In light of this, accusing Israel of “genocide” is a misuse of language. A genocidal campaign does not warn in advance which areas will be attacked, does not try to create safe passages for civilians, and does not displace people away from the zones of highest danger. One may disagree with these measures Israel has taken to minimize civilian casualties; one may even vociferously object to them, but they do not constitute genocide. Accusing Israel of genocide is dangerous. It puts Israel on an even lower moral level than Hamas, which is clearly unacceptable. Whatever one may think of the IDF, it does not do to Palestinian civilians what Hamas and its allies do to Jewish ones. Not even close. The genocide label applied to Israel is a blood libel used for antisemitic purposes: Jews, it is felt, want sympathy for the Holocaust, for the genocide perpetrated against them, but now those genocidal Jews are no better than the Nazis who persecuted them. This completely distorts the nature of the present conflict.

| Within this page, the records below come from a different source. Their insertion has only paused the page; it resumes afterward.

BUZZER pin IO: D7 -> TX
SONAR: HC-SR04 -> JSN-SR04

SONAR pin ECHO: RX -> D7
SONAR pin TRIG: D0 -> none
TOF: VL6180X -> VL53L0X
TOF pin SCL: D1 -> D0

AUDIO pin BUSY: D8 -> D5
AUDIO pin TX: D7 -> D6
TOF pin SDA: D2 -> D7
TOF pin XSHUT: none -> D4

Accusing Israel of genocide carries a rhetorical weight perhaps not understood by many who use the term. It comes with the association (not uncommon in the Muslim world) that Jews are as bad as Nazis and deserve the fate Hitler planned for them. This only contributes to the dehumanization of Jews that has fueled this conflict ever since its inception. Much greater care is needed in the use of words. But something even greater is needed.

We must learn to affirm each other’s humanity. This applies to both sides. The Palestinian educational system must be reformed and completely overhauled, or it will continue to provide fuel for future conflict. Israelis must also recognize that Palestinians are a real people with legitimate national aspirations. It may not be possible to satisfy those aspirations now, not as long as Palestinian society continues to pose a lethal threat to Israel, which it still does despite popular impressions. That is the great tragedy of this conflict: it will have no solution until its spiritual roots are addressed and healed, and trying to impose a solution (such as unilateral recognition of a Palestinian state) will only make things worse. A Palestinian state at this point in history will surely become another front in the quest to destroy Israel, like Gaza but much bigger and closer to Israel’s heartland. Those aspects of Palestinian culture contributing to this impasse must be recognized and confronted; pressuring only Israel will not be enough.

In this article I have emphasized the Palestinian contribution to the conflict because that is the side people are not hearing, while Israel is cast in the role of villain. Israel has made mistakes, and serious ones. Blocking the flow of humanitarian aid for eleven weeks was unconscionable. Unacceptable actions should not be excused, and the extreme right-wing government now controlling Israel is a serious problem. Nevertheless, I still maintain that the root of this conflict is Islamic antisemitism, the motivation for the Palestinian rejection of peaceful coexistence several times, including the UN partition that would have given Palestinians a bigger state of their own than they can now hope to achieve. Blaming Israel exclusively or even primarily for this fiasco is a gross miscarriage of justice, and in my experience, those who do so are unaware of much of this conflict’s history.

With God’s help true peace activists will arise, people on both sides reaching out to each other with respect for the other’s humanity and legitimate aspirations. There are actually groups of people doing exactly this. Unfortunately, you are unlikely to hear of them in campus demonstrations or on the evening news. Perhaps we can lend them our support, in spite of the human tendency to prefer dwelling on blame and resentment rather than constructive cooperation. Are any reporters listening?